Violaine Bérot se joue de son lecteur, l'amène sur un territoire dans lequel il n'a aucun repère si ce n'est de savoir que le récit se déroule en France dans un futur assez proche, un an après les prochaines élections électorales. le reste est une énigme, un jeu auquel le narrateur est forcé de se soumettre.
Dans ce long monologue, dans un style narratif très brut (qui m'a rappelé celui de
Sandrine Collette avec le personnage de Liam dans
On était des loups), on suit le fil des pensées de celui qui s'avère être un professeur d'université dans la cinquantaine. Il va peu à peu raconter son aventure rocambolesque ; il est subitement kidnappé en pleine rue par des hommes, conduit dans un hangar dans lequel il va se retrouver parqué avec un millier d'hommes comme un
animal. Là, il va subir la promiscuité, la faim, la soif, mais surtout pire que tout, il ne comprend pas pourquoi il est là. Qu'a-t-il fait ? au nom de quoi est-il enfermé ? pour quel crime réel ou fictif ? et les autres ?
Le narrateur semble dans un état de sidération tel que cet état va l'empêcher de communiquer et de réfléchir sur les raisons de son enfermement. Dans sa propre prison mentale, il retourne fiévreusement ses multiples interrogations.
Du fait de cette perte de repères, le lecteur peut calquer toutes sortes d'images sur les épreuves vécues par le personnage : migrants, Shoah, prisonniers politiques …
Ce n'est là que la première étape d'un voyage que je ne raconterai pas plus en détail pour ne pas gâcher les effets de surprise.
Comme le narrateur, le lecteur entre dans un questionnement permanent auquel il ne reçoit aucune réponse, si ce n'est celle qu'il est peut-être prêt à entendre ou capable de formuler lui-même.

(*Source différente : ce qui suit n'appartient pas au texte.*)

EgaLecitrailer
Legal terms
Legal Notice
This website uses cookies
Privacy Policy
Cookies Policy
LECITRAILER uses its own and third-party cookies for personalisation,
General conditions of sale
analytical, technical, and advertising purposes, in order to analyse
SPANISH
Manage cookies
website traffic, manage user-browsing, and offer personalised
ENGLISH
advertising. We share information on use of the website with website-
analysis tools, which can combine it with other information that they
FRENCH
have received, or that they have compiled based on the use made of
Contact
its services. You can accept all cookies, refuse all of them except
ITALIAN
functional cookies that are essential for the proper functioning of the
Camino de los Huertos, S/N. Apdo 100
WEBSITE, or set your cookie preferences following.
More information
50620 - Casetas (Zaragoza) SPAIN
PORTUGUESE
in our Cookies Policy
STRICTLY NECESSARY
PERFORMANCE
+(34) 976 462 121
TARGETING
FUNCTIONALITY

C'est la force de ce livre, il nous questionne sur de multiples sujets de société en très peu de pages : la réalité vs l'utopie, l'individualisme vs le groupe, l'oppression d'un régime sur les individus … Quelle place pour chacun dans la société, jeune ou vieux ? Quels idéaux ? Quelles utopies, quelles révolutions le monde porte-t-il encore en lui ? Qui pour y croire encore ?
Qu'est-ce-que notre vie, qui sommes-nous ? vivons-nous dans notre propre représentation, que se passe-t-il le jour où nos chimères deviennent réalité ? pouvons-nous toucher du doigt nos rêves les plus fous ? le rêve est-il plus beau que la réalité, même celle ardemment désirée ? Quel est notre rapport à l'autre, qu'aimons-nous chez lui ? ce qu'il est ou ce qu'il représente ?
Un livre déroutant à lire non pour trouver des réponses mais se poser des questions.
L'écriture à l'os de l'auteure m'a interpellée, avec une économie de mots, des concepts plus que de réels personnages, elle arrive à faire passer un nombre foisonnant d'idées. Une réflexion poussée et originale qui m'a réellement bluffée. J'ai retrouvé dans ce texte très court la puissance d'écriture d'
Emilienne Malfatto (
Que sur toi se lamente le Tigre), preuve que la qualité d'un texte ne se mesure au nombre de ses pages.
Une auteure au style percutant à suivre pour les réflexions et interrogations qu'elle suscite chez le lecteur. Un livre à lire et à relire, à la frontière du réel et de l'imaginaire, qui va me poursuivre et m'interroger pendant quelques temps je pense.